Data from PsychoPy are output as a table, with a header row. Each row represents one condition (trial type) as given to the TrialHandler. Each column represents a different type of data as given in the header. For some data, where there are multiple columns for a single entry in the header. This indicates multiple trials. For example, with a standard data file in which response time has been collected as ‘rt’ there will be a heading rt_raw with several columns, one for each trial that occurred for the various trial types, and also an rt_mean heading with just a single column giving the mean reaction time for each condition.

If you’re creating experiments by writing scripts then you can specify the sheet name as well as file name for Excel file outputs. This way you can store multiple sessions for a single subject (use the subject as the filename and a date-stamp as the sheetname) or a single file for multiple subjects (give the experiment name as the filename and the participant as the sheetname).

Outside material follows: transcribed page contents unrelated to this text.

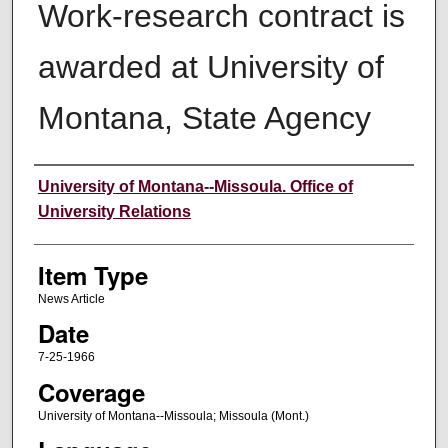
Work-research contract is
awarded at University of
Montana, State Agency
Author
University of Montana--Missoula. Office of
University Relations
Item Type
News Article
Date
7-25-1966
Coverage
University of Montana--Missoula; Missoula (Mont.)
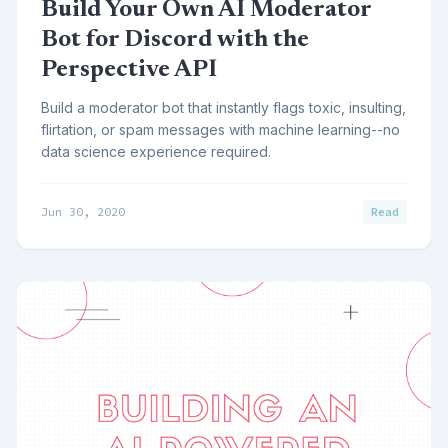
Build Your Own AI Moderator
Bot for Discord with the
Perspective API
Build a moderator bot that instantly flags toxic, insulting,
flirtation, or spam messages with machine learning--no
data science experience required.
Jun 30, 2020
Read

Builder experiments use the participant name as the file name and then create a sheet in the Excel file for each loop of the experiment. e.g. you could have a set of practice trials in a loop, followed by a set of main trials, and these would each receive their own sheet in the data file.

Delimited text files (.dlm, .csv)

For maximum compatibility, especially for legacy analysis software, you can choose to output your data as a delimited text file. Typically this would be comma-separated values (.csv file) or tab-delimited (.dlm file). The format of those files is exactly the same as the Excel file, but is limited by the file format to a single sheet.